I’m in Virginia and was refused an antibody test by my Kaiser PCP during a visit last week. The rationale was that, since immunity is not guaranteed, the test is meaningless.
That’s the first I’ve heard of someone doing the nose swab themselves. Seems like a good way to introduce error into the testing process. Was it one of those long swabs that you have to stick way back in your nostril until it feels like it’s touching your brain?
As other have said, it totally depends on where you are (and who you are). For the general public, in some hard-hit places, I’m reading about 12-hour waits. That’s the time people wait in line to get the test, not the time-to-results. Those can take a week (or more, even).
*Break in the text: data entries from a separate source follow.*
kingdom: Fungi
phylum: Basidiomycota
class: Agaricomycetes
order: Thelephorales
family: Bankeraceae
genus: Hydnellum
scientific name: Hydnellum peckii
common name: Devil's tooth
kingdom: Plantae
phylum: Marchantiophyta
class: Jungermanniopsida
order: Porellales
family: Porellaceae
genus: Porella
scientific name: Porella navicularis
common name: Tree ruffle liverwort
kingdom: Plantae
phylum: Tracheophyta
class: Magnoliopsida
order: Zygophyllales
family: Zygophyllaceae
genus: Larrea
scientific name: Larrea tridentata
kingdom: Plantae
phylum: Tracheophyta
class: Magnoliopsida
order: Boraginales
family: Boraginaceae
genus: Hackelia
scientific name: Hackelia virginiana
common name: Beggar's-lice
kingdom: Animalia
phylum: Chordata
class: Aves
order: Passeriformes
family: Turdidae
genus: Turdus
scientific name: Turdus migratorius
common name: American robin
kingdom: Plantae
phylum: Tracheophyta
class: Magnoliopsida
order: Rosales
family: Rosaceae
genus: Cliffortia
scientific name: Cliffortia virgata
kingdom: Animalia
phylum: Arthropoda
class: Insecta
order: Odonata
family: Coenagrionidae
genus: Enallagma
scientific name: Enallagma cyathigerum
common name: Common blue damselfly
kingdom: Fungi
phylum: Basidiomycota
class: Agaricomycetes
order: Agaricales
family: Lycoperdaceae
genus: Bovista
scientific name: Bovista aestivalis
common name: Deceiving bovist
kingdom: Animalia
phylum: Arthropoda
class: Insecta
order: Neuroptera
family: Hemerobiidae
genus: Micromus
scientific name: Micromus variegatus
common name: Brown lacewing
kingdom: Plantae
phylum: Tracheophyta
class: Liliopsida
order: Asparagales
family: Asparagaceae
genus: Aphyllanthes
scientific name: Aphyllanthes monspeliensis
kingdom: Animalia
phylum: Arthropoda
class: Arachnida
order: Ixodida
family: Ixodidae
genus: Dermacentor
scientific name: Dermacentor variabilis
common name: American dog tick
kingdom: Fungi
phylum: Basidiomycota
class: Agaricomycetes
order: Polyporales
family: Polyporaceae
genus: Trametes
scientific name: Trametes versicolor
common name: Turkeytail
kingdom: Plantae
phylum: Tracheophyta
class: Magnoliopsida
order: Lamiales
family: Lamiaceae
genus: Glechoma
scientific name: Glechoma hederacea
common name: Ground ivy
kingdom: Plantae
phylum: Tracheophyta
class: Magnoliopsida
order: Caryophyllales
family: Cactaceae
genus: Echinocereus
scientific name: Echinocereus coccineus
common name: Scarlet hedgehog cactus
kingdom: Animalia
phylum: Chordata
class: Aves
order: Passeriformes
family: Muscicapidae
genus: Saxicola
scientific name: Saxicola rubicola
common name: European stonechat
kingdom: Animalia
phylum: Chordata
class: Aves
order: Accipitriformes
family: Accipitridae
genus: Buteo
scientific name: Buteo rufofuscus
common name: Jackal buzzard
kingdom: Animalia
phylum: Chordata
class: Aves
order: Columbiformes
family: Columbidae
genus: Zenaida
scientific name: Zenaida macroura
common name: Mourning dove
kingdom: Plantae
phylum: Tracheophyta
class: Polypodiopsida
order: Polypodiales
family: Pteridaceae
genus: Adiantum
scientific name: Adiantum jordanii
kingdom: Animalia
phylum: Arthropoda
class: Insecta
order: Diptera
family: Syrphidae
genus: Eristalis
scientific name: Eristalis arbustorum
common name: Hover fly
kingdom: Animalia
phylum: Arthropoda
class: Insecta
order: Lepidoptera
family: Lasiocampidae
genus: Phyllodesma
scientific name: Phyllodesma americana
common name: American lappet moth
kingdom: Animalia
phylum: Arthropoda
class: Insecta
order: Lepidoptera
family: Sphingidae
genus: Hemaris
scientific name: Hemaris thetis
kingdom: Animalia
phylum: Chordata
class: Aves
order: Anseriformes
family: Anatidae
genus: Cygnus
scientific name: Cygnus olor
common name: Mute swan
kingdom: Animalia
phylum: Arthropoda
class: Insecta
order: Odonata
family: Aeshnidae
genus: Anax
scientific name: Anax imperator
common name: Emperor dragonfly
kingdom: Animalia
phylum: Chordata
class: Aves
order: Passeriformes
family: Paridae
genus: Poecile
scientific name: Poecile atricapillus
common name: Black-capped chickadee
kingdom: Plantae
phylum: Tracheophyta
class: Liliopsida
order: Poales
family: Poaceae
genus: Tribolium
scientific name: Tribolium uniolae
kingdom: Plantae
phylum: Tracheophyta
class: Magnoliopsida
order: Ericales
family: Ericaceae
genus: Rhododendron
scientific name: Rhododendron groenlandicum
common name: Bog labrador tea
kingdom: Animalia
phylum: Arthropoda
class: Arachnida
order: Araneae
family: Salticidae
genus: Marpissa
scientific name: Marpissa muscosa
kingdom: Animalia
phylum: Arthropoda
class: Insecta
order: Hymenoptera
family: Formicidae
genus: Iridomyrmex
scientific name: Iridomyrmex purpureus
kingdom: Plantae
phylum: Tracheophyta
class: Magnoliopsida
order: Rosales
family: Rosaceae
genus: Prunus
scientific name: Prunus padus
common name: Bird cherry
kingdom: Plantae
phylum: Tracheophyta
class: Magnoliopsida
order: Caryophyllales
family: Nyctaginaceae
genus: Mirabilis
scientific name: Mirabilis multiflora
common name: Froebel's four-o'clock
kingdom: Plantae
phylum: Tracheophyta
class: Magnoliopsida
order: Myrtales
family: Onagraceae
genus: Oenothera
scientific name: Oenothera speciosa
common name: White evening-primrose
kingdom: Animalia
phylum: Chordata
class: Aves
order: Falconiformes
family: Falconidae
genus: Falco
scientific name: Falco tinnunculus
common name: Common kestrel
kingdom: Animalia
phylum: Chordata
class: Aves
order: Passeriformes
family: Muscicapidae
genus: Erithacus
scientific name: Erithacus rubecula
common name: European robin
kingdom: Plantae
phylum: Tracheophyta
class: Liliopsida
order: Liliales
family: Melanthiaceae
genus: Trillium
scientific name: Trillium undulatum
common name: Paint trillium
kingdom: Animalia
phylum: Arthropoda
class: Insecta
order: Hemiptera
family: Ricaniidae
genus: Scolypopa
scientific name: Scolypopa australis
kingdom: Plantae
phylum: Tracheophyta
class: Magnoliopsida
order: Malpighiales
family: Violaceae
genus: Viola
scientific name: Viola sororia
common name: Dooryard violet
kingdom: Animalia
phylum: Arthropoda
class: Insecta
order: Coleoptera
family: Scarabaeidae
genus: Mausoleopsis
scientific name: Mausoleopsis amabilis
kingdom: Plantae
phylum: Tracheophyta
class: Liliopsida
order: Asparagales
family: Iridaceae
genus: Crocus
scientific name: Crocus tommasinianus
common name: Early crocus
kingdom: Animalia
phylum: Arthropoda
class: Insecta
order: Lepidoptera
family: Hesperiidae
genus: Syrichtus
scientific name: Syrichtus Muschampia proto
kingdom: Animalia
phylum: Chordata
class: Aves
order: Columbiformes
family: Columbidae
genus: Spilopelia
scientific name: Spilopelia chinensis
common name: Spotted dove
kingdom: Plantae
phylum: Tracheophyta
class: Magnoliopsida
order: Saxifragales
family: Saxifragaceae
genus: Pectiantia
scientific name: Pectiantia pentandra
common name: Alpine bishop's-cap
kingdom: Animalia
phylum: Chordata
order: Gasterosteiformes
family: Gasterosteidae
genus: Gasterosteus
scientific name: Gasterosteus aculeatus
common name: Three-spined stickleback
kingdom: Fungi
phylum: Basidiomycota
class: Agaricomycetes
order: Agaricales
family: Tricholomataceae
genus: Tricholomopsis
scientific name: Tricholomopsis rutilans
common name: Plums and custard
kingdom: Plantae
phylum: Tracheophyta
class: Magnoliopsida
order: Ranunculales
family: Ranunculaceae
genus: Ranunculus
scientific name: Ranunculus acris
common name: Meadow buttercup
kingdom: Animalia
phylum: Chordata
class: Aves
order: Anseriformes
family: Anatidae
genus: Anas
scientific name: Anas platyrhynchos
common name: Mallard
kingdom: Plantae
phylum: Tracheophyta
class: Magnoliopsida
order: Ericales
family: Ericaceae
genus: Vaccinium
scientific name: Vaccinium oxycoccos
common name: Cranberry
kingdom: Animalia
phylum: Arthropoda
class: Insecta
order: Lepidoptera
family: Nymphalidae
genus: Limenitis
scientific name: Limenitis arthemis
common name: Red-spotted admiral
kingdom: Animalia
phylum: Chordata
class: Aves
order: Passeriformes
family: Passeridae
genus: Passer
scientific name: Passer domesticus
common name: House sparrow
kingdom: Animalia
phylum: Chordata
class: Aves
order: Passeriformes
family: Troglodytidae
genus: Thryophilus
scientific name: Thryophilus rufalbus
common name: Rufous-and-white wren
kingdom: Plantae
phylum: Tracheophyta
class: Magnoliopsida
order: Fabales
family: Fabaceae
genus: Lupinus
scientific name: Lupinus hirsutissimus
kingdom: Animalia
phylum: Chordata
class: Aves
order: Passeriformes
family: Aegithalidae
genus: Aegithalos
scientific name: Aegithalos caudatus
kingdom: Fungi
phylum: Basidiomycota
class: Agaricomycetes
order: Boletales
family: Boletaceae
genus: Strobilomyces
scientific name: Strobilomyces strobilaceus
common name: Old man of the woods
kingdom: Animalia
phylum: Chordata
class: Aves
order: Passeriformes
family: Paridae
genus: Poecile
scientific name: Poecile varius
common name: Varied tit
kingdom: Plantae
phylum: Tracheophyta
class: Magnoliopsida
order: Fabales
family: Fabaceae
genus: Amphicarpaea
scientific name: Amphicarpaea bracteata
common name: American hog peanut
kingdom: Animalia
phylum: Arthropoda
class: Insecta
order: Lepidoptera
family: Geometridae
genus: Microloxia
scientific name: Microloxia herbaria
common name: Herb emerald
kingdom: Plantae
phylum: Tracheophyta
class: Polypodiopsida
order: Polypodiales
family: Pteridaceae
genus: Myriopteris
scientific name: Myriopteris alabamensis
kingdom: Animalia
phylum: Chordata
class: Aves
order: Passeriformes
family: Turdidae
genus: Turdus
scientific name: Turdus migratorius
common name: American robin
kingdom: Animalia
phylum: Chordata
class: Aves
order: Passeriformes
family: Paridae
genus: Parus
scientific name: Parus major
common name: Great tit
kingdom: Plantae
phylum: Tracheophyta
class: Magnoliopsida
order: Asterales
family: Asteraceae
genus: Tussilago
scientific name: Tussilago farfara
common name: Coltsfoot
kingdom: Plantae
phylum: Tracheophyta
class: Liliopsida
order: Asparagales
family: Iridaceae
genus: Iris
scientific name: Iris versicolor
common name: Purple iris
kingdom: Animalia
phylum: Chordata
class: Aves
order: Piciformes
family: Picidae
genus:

Assuming you can get a test at all - in some places, they have more people in line than they have tests, an hour before they even open.
Yes. It was unpleasant. And that was my thought too.
It was clearly a way to save PPE. The woman who brought it out was wearing a basic mask and gown, not the full face coverings and medical n95 masks I’ve seen in the news. I was handed a similar mask to wear instead of my homemade one. I was to roll up my window prior to swabbing, and then put the mask back on before rolling it down again.
She did watch me do it, so I assume if it was glaringly wrong, she would have corrected me?
Administering the test itself: 2/10 stars. Uncomfortable and possibly introducing error. On the plus side, the young woman was friendly in what has to be a pretty awful job. Wouldn’t do again, unless I had symptoms again and was concerned about spreading it.